Here we are, some six years later, and the conundrum of having an illegal substance now available in a legal framework, and there are still dark and disturbing forces making this transition awkward and unseemly. As they say, no garden is without its weeds.
In February, California Assemblyman Reginald Jones-Sawyer, Sr. (D-57th Assembly District) wrote to the chair of the California Joint Legislative Audit Committee requesting approval for the state auditor to review perceived conflicts of interest and corruption in municipal cannabis licensing.
“Allegations of corruption during the awarding of municipal cannabis operating licenses are far from new, especially in California, where tales of backdoor wheeling-and-dealing between companies and public officials have been circulating for years as legislators work to stand up a regulatory framework for honest brokers,” he wrote.
The request would highlight recent plea agreements in three California municipalities involving the granting of business licenses:
- Baldwin Park—A city councilmember admitted to soliciting bribes in the form of a campaign donation.
- San Bernardino—A county planning commissioner acted as an intermediary in funneling bribes.
- Huntington Park—This city still has not issued its audited financial statements for the year ending June 30, 2020. Its city manager has been distracted as he allegedly doubled as a consultant for a cannabis business and participated in a pay-to-play scheme.
Last month, the former executive director of the Democratic Party of Orange County pleaded guilty to wire fraud charges and admitted that she had tried to bribe two Irvine city councilmembers on cannabis-related matters. Regretfully, the city council decided not to pursue an independent investigation.
This week, Oregon Secretary of State Shemia Fagan resigned after it was revealed she had accepted a lucrative consulting arrangement with a cannabis company, causing ethical concerns.

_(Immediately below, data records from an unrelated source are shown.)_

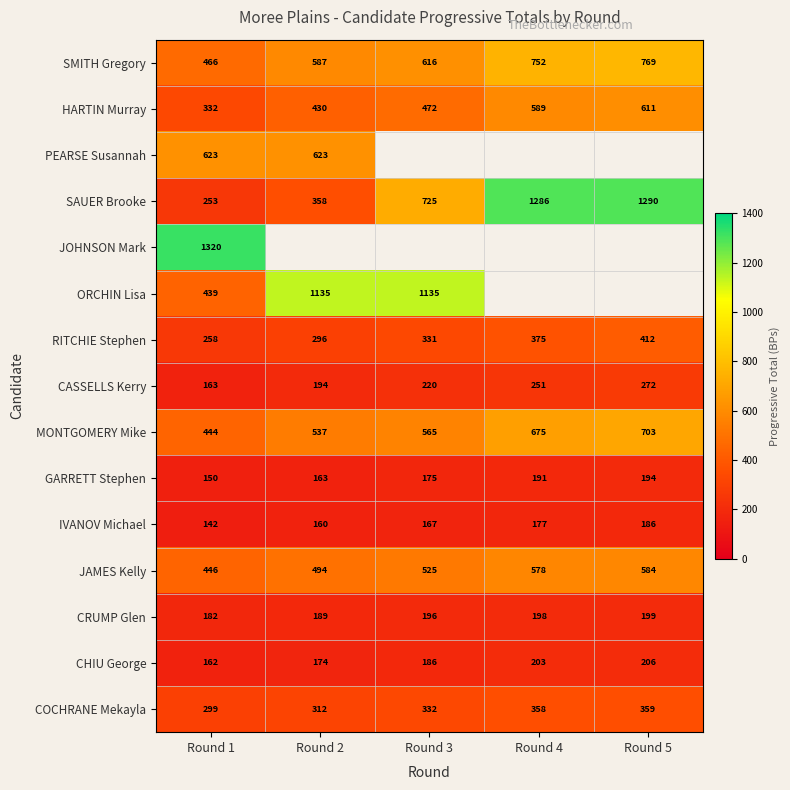

List the labels in order of COCHRANE Mekayla value, smallest first.

Round 1, Round 2, Round 3, Round 4, Round 5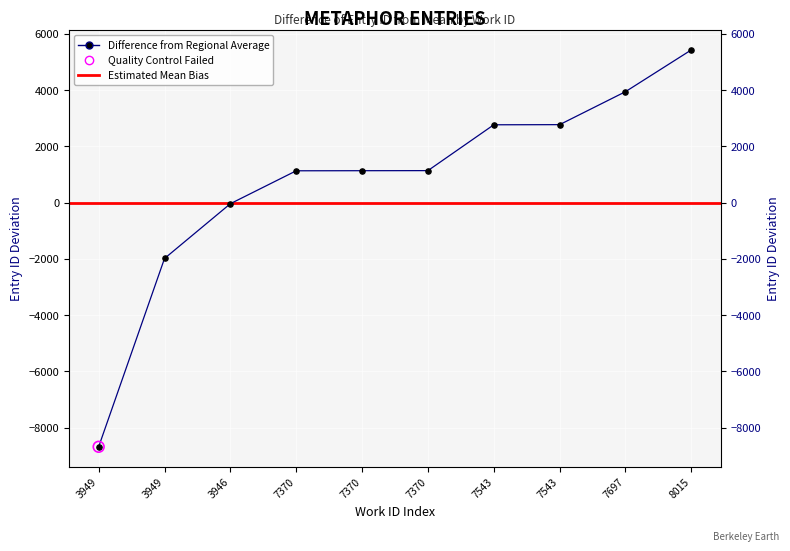

Which has a higher value, 7370 or 8015?

8015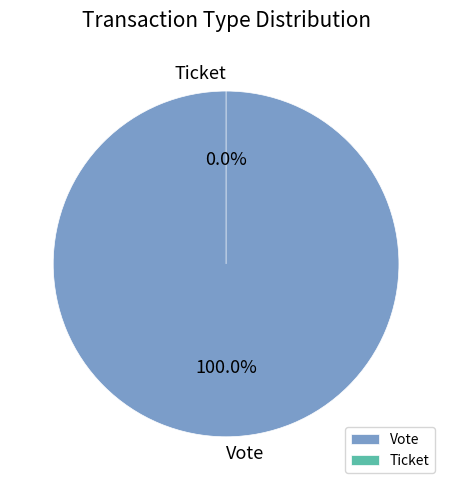

Count the number of slices in the pie.

2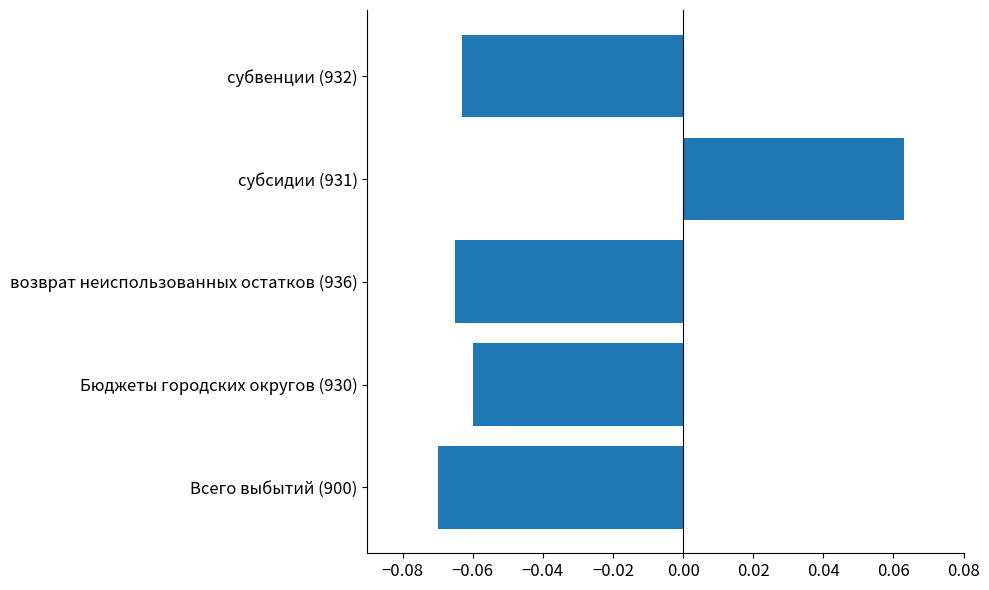

True or false: the data shows -0.0 at Всего выбытий (900).

False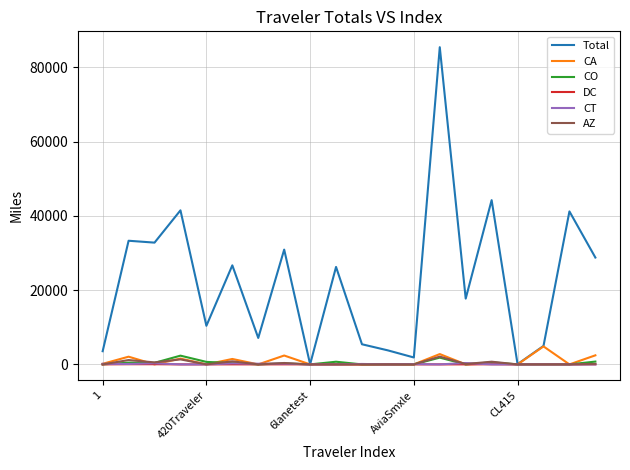

Which series has the largest total across all categories?

Total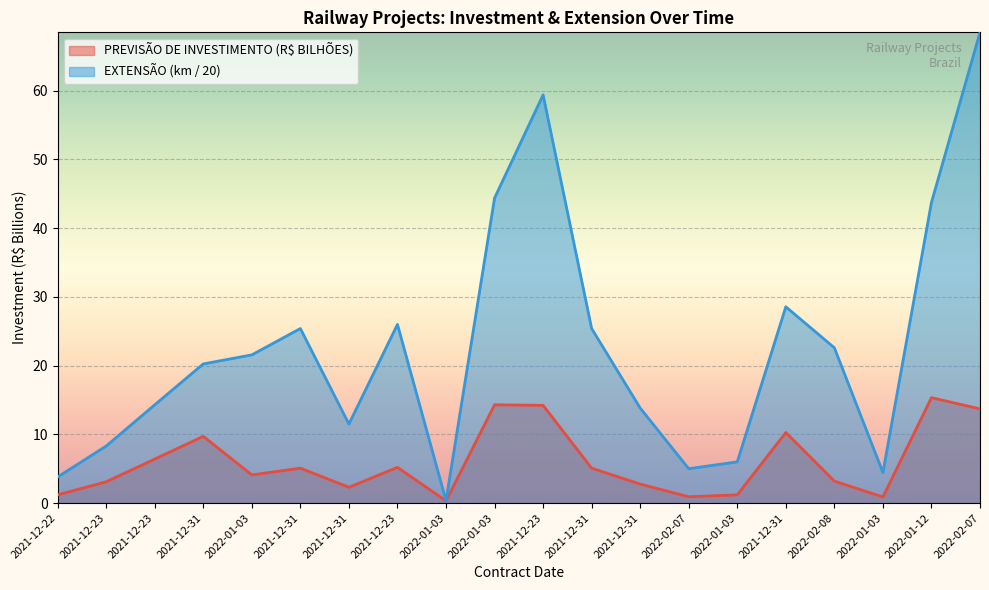

At which category is the sum across all series the highest?

2022-02-07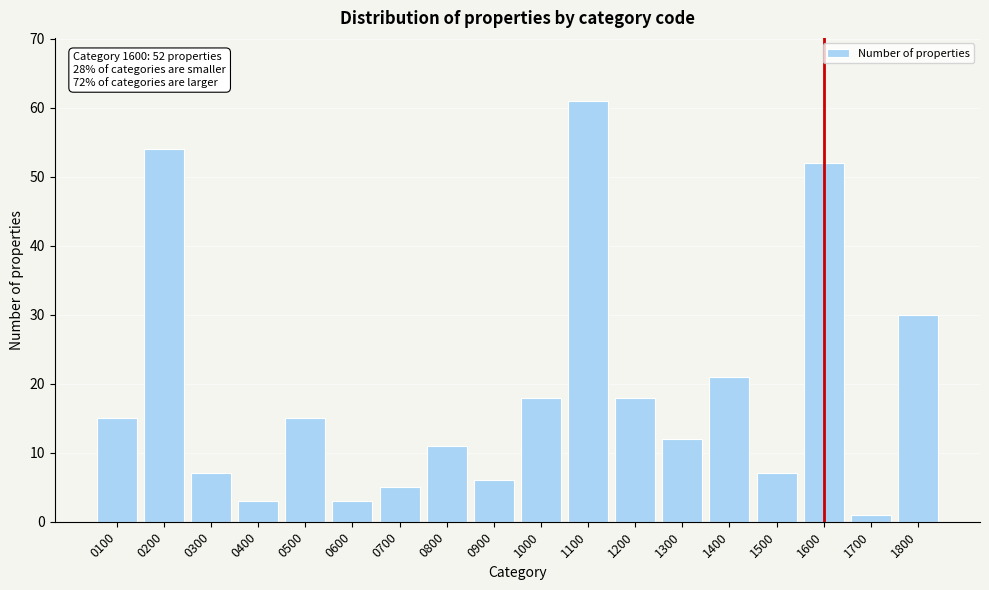

Reading right to left, list all the values displayed in this chart.

1800=30	1700=1	1600=52	1500=7	1400=21	1300=12	1200=18	1100=61	1000=18	0900=6	0800=11	0700=5	0600=3	0500=15	0400=3	0300=7	0200=54	0100=15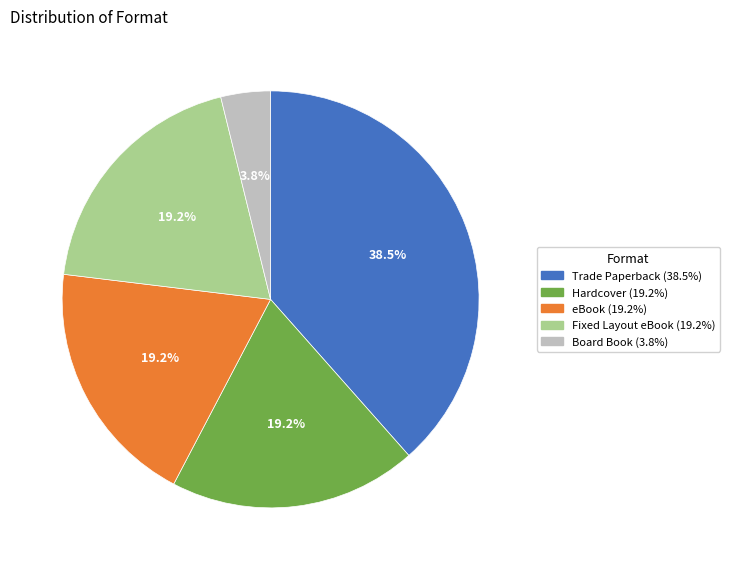

How many segments does this pie chart have?

5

One would think that the city of Costa Mesa has more than fifty applications for cannabis retail locations. With this type of growth for a narrow product, one would expect the saturation to impact prices. This is already occurring in Northern California, and in a dramatic fashion. Growers are seeing prices per pound drop from $4,000 to a range between $300 and $500.
I’m not going to advocate that you purchase and consume cannabis products. But I do want to give those who want to be legitimate retailers a sporting chance.
I am someone who has been opposed to those who operate in the underground economy. And with marijuana, there have been and continue to be plenty of illicit sellers. This makes competing even more difficult for those who are operating their businesses in a legal fashion, along with paying fees and income taxes in an appropriate manner. Those who skirt the rules should be arrested, prosecuted, and penalized with heavy fines for their illegal behavior.
Transitioning from illegal to legal is a challenging endeavor. And there are plenty of individuals who would like to be legitimate manufacturers and retailers without the fear of being arrested and jailed. Proposition 64 received 57 percent of the vote in 2016. That means that nearly 6 out of every 10 voters approved of this effort to move “Mary Jane” out of the shadows. And since it is now the law of the land, law enforcement multi-agencies, known as Eradication and Prevention of Illicit Cannabis (EPIC), and the Department of Cannabis Control need to do their best to assist those who are abiding by the new recreational use rules.
The marketplace may solve the growth of cannabis retailers, as the pie can only be broken up into so many pieces.
But having this unique niche business, which is trying to move into the legal marketplace, undermined by those who still sell cannabis illegally, bribe local officials (for licenses or to eliminate potential competitors), or find those in government in the pockets of vendors, must be vigorously eliminated. Or California will see this conversion effort result in a new variation of bootlegging.